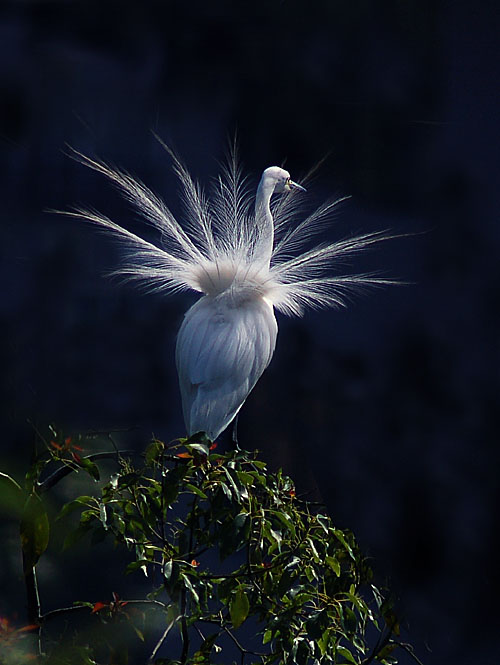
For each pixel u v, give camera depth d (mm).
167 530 13109
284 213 16859
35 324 8922
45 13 7266
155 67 7258
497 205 5703
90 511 10438
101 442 11180
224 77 6891
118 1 7141
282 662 11562
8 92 7582
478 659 5992
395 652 12586
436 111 5844
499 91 5660
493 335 5754
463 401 5863
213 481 10797
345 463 6227
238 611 10711
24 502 5781
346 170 6285
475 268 5754
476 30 5695
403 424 6027
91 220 11016
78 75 7379
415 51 5898
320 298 15070
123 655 10172
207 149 7551
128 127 7816
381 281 6039
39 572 10445
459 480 5930
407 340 5957
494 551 5938
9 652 8320
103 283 10438
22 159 8398
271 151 6828
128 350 10922
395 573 6207
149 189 13016
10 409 8750
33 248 9055
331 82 6207
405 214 5996
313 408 6434
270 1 6473
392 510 6117
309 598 11422
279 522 11367
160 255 15203
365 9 6016
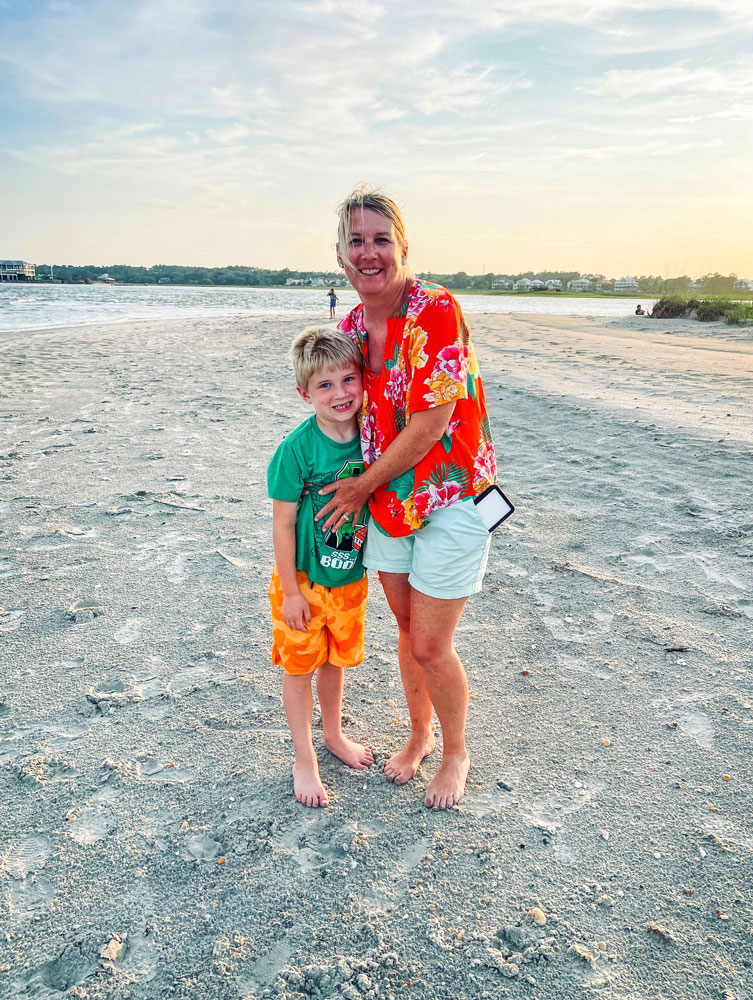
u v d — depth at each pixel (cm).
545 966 177
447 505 213
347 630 242
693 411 855
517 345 1831
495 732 275
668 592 386
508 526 493
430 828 227
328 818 232
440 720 239
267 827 227
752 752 257
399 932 188
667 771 249
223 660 326
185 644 339
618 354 1577
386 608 389
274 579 240
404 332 206
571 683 305
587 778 248
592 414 856
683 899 196
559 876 206
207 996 171
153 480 598
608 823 226
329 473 225
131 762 257
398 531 219
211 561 436
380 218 200
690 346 1811
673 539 459
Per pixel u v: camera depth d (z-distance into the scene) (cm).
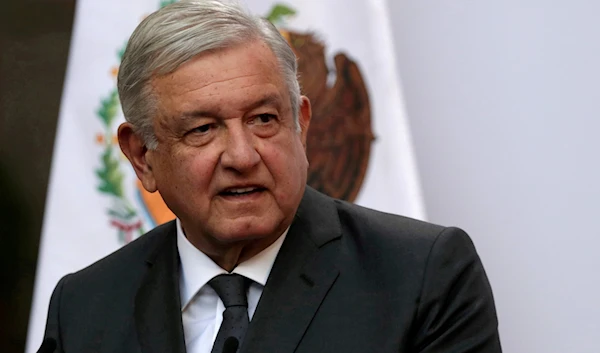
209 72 509
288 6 1017
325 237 572
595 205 1007
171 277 581
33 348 923
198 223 534
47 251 936
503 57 1061
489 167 1071
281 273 549
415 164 1024
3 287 1031
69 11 1052
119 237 946
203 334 561
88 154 959
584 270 1012
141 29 532
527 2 1045
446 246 554
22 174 1033
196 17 516
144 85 535
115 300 598
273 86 517
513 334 1055
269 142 519
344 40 1020
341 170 996
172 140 529
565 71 1023
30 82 1041
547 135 1035
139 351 554
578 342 1017
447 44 1096
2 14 1048
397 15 1112
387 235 568
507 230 1060
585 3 1010
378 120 1010
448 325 533
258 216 521
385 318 524
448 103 1097
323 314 532
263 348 515
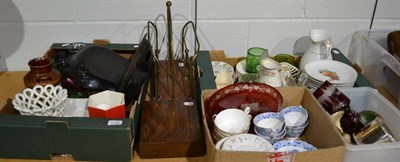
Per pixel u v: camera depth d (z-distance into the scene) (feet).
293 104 3.47
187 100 3.60
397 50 4.14
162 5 4.23
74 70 3.42
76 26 4.31
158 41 4.43
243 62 4.28
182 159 3.17
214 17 4.34
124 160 3.06
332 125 2.89
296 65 4.37
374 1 4.39
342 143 2.76
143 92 3.63
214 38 4.48
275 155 2.60
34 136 2.93
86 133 2.90
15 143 2.97
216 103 3.24
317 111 3.13
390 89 4.13
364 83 3.80
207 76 3.74
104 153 3.02
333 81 3.71
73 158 3.07
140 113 3.42
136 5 4.21
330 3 4.36
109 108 3.06
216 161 2.63
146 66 3.91
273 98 3.26
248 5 4.30
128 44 4.32
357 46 4.58
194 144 3.10
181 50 4.48
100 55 3.65
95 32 4.36
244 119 3.10
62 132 2.90
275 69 3.53
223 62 4.30
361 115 3.32
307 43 4.59
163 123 3.27
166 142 3.07
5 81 4.29
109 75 3.51
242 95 3.25
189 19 4.33
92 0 4.15
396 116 3.15
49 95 3.24
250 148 2.82
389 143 2.81
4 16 4.18
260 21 4.42
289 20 4.44
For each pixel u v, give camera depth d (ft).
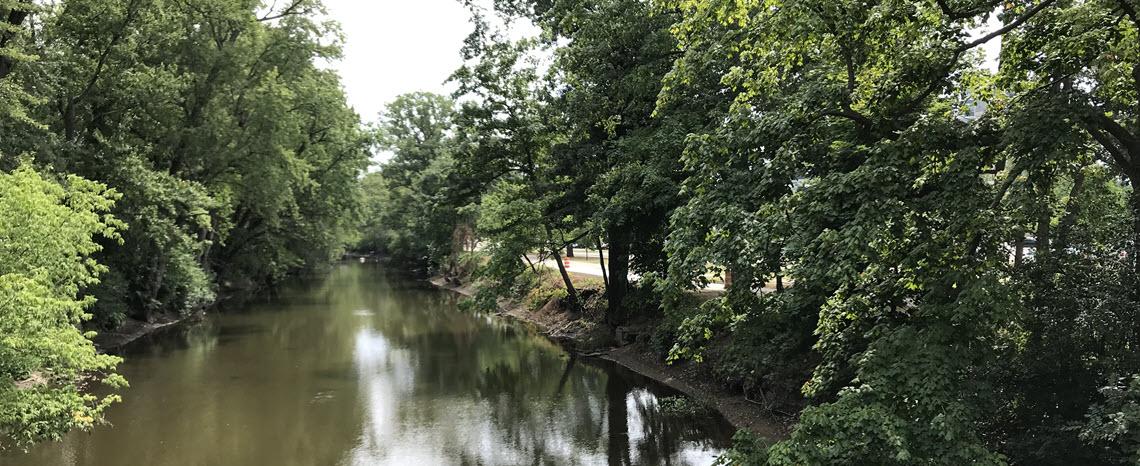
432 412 54.34
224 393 60.08
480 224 88.12
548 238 80.48
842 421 25.45
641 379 63.87
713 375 55.72
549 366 71.15
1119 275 27.04
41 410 35.50
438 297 144.36
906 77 30.07
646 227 64.34
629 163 61.52
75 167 69.31
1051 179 26.50
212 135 90.22
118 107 76.28
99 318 83.82
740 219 32.07
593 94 66.54
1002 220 24.98
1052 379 26.91
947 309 25.75
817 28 29.73
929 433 24.35
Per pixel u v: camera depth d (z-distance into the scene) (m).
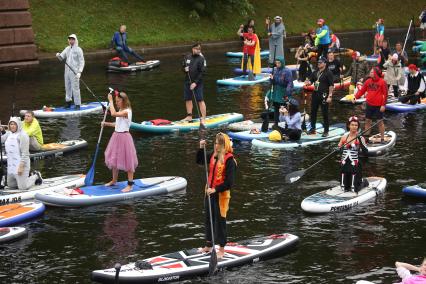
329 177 18.64
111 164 17.11
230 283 12.48
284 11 53.25
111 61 36.00
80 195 16.66
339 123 24.47
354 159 16.92
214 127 24.44
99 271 12.52
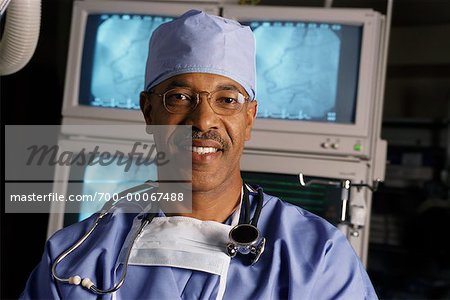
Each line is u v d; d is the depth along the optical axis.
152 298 0.97
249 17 1.72
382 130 2.69
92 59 1.81
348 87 1.69
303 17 1.70
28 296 1.05
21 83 2.29
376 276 2.36
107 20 1.82
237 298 0.96
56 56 2.44
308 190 1.67
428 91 2.83
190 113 1.02
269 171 1.68
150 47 1.16
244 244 0.97
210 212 1.07
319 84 1.71
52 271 0.99
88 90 1.81
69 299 0.96
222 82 1.04
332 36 1.71
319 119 1.69
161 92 1.07
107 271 1.00
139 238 1.05
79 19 1.81
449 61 2.64
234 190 1.09
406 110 2.86
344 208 1.52
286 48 1.73
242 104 1.04
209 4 1.78
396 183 2.50
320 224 1.09
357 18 1.67
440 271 2.32
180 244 1.02
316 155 1.68
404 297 2.24
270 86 1.72
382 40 1.70
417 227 2.35
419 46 2.69
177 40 1.08
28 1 1.16
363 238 1.62
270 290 0.96
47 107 2.39
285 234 1.04
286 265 1.00
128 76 1.80
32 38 1.21
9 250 2.18
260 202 1.10
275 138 1.69
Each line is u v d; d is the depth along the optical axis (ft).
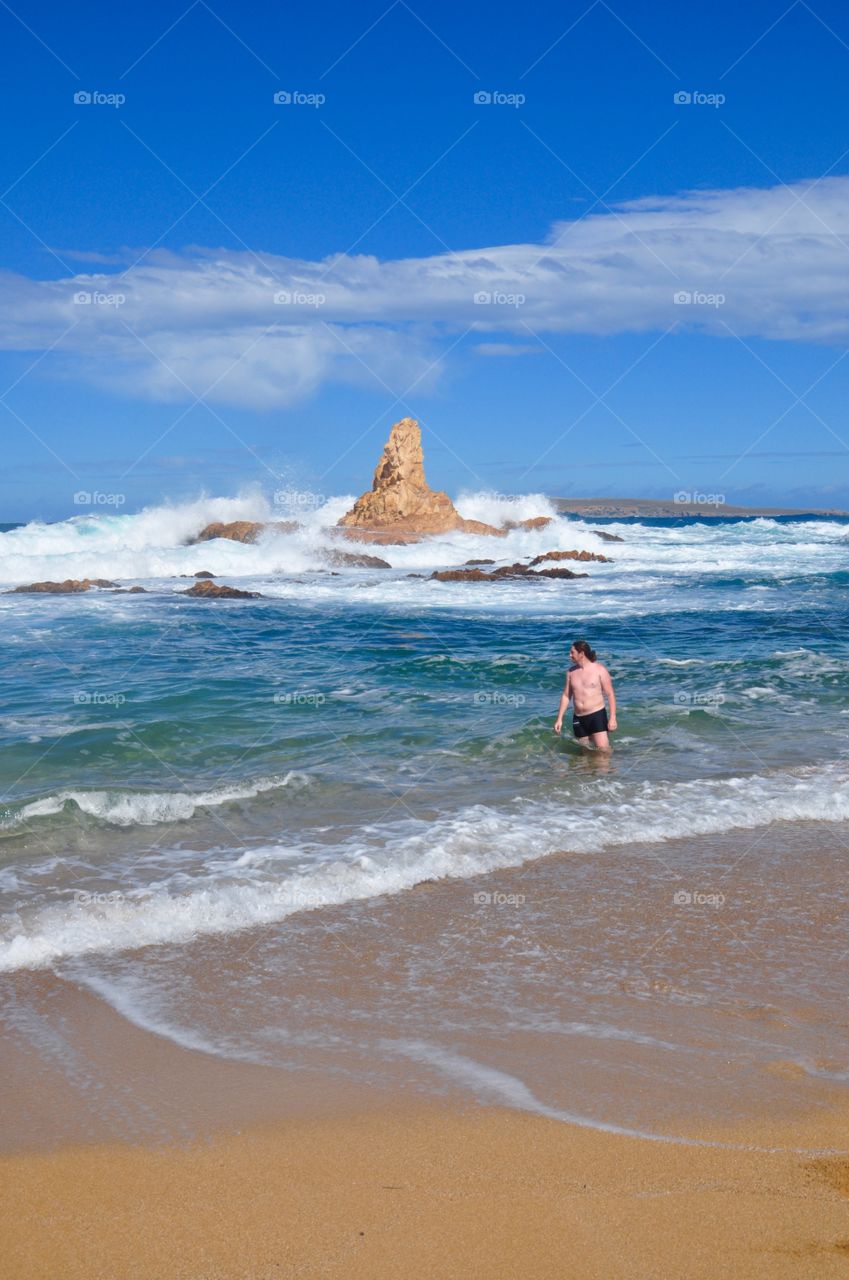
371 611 80.28
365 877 22.03
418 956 18.16
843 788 29.76
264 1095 13.33
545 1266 9.70
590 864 23.27
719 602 88.12
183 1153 11.91
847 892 21.59
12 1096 13.28
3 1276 9.62
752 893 21.48
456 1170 11.48
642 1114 12.75
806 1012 15.96
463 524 169.89
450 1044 14.83
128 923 19.38
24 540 132.67
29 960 17.74
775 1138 12.15
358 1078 13.80
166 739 34.91
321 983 17.03
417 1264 9.78
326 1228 10.41
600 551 161.48
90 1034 15.14
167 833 25.09
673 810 27.53
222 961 17.89
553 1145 12.01
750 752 34.35
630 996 16.53
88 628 66.13
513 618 75.66
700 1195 10.87
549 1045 14.79
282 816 26.63
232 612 77.77
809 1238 10.05
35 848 23.79
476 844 24.45
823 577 113.50
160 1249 10.09
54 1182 11.30
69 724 36.73
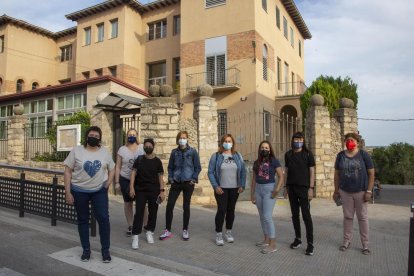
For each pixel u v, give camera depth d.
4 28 27.59
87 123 12.27
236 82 18.95
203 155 9.53
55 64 30.42
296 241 5.55
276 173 5.62
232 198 5.85
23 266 4.65
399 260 5.04
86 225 4.93
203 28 20.25
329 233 6.54
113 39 25.03
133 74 24.98
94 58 25.94
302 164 5.40
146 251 5.34
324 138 10.54
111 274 4.47
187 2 20.92
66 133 11.56
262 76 19.50
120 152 6.23
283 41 23.73
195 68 20.33
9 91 27.12
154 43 25.12
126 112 10.47
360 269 4.66
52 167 11.96
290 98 20.83
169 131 9.53
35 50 29.09
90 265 4.75
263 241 5.81
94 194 4.93
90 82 16.89
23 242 5.72
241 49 19.05
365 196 5.32
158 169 5.75
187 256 5.13
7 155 14.09
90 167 4.82
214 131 9.73
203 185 9.53
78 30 26.98
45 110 18.88
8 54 27.23
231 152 5.95
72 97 17.88
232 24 19.41
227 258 5.07
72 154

──────

--- THE TASK ---
Tally the lines in the records above that contain the string "along" and report only the tally.

--- WRITTEN ANSWER ---
2